US citizens caught between confusion, suspicion about wearing face masks
By Alfonso Fernandez and Alex Segura Lozano
Washington/Los Angeles, May 19 (EFE).- Many people who have been vaccinated against Covid-19 in the United States have stopped wearing face masks when out in public after health authorities said a week ago that it’s no longer necessary for them to do so, although that guidance has created confusion and suspicion among many around the country.
Meanwhile, companies and institutions are now trying to adapt to this sudden change in health recommendations, a shift which is serving to create a new phase in the pandemic.
After more than a year wearing face masks as a tool to protect people against the pandemic, the new guidelines from the Centers for Disease Control and Prevention (CDC) issued last week have caused a social earthquake.
“Anyone who is fully vaccinated can participate in indoor and outdoor activities, large or small, without wearing a mask or physical distancing. If you are fully vaccinated, you can start doing the things that you had stopped doing because of the pandemic,” said CDC director Rochelle Walensky at a May 13 press conference to the great surprise of virtually everyone.
Walensky’s remarks were designed to be an inflexion point in the US, creating a “before” and an “after” amid the pandemic, along with serving to motivate non-vaccinated people to go ahead and get the jab.
The reality, however, is more complicated and has sparked an unexpected backlash.
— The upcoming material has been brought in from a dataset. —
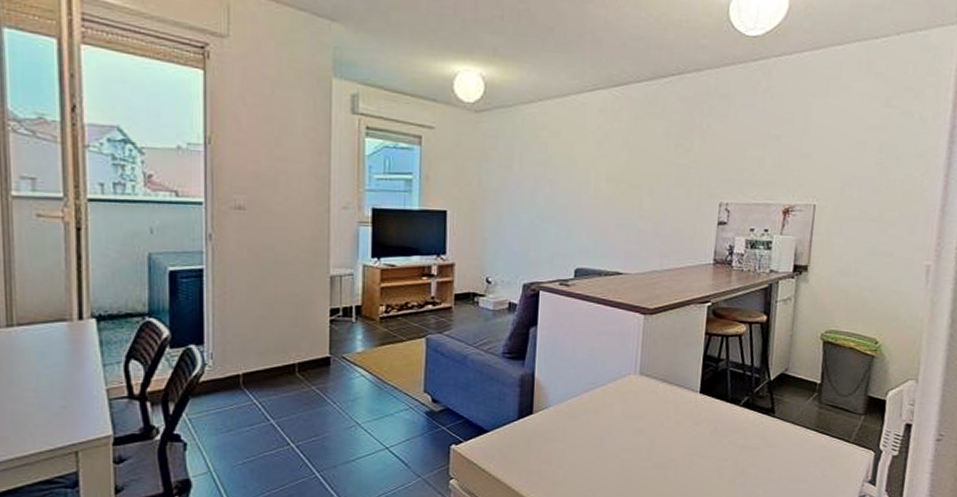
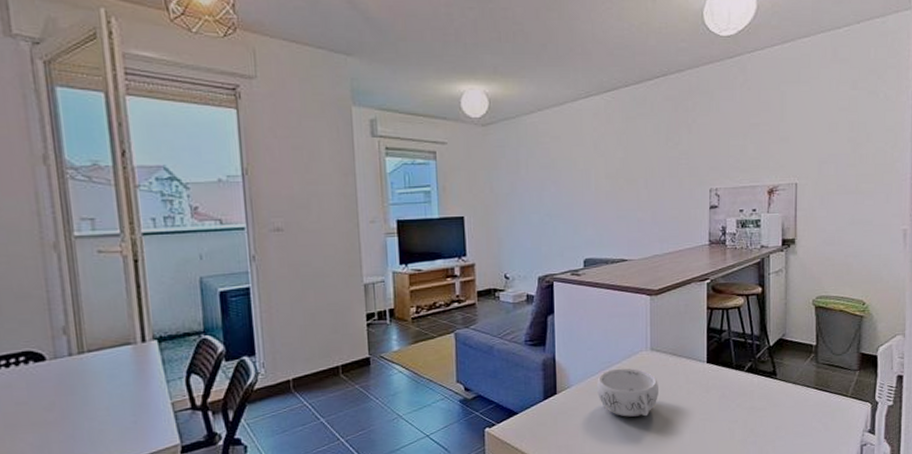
decorative bowl: none [577,391,645,446] -> present [597,367,658,417]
Although a large number of vaccinated people complied with the mask-wearing recommendation, even outdoors, the problem arises concerning closed spaces, where companies and other establishments have to deal with the potential risk of infection, given that not everyone can or wants to demand proof of vaccination from their workers or customers.
In Washington DC, many of the eateries and coffee houses have modified the signs on their entrances to emphasize that they are continuing to require people to wear masks inside despite the new CDC guidelines.
One of the US capital’s councilmen, Charles Allen, acknowledged this week that the change in the CDC’s stance has created “anxiety” among small businesses.
At a meeting of the DC government, Allen said that the new CDC guideline puts small businessowners in the position of having to verify the vaccination status of others, something that it’s virtually impossible to ask people about, and he added that he worries that it’s going to increase altercations and conflicts.
At parks in Washington, the situation is paradoxical: some vaccinated parents are already going maskless as per the new guidelines, while their children must continue to wear them while running around and playing.
Other people admit that wearing a mask is no longer strictly necessary but they are continuing to do so due to simple inertia and for increased safety.
New Yorkers, meanwhile, have reacted cautiously to the CDC announcement. On the street, in shopping centers and neighborhood stores more people are preferring to continue keeping their mouths and noses covered.
Almost everyone is continuing to wear them because they’re worried, Nico – the owner of the Ocean Fish Market, in the Astoria neighborhood – told EFE while outfitted with a plastic face shield.
On the other side of the country, Los Angeles has also been seeing contradictory situations: people are walking on the Santa Monica pier wearing face masks, but those who are out on the beach sand there are maskless.
Add to all of this the political component which has been distorting the situation since the start of the pandemic, when then-President Donald Trump repeatedly expressed his skepticism about whether or not masks were effective, thus transforming mask-wearing or going maskless into a partisan symbol and statement.
Republicans generally feel that the mask requirement has been an unwarranted imposition by the federal government and something that inhibits their personal freedom, while Democrats by and large have used it as a sign of protest against Trump’s manifest distrust of scientific advice.
Now, with health authorities pointing to the progress in the nationwide vaccination campaign and with almost 40 percent of the US adult population fully inoculated, people are admitting that they’re confused.
Regarding the controversy and the general discombobulation, Dr. Rene Sotelo, a professor at the University of Southern California said that it’s gone “beyond partisanship” and what one sees now is “fatigue” among the public.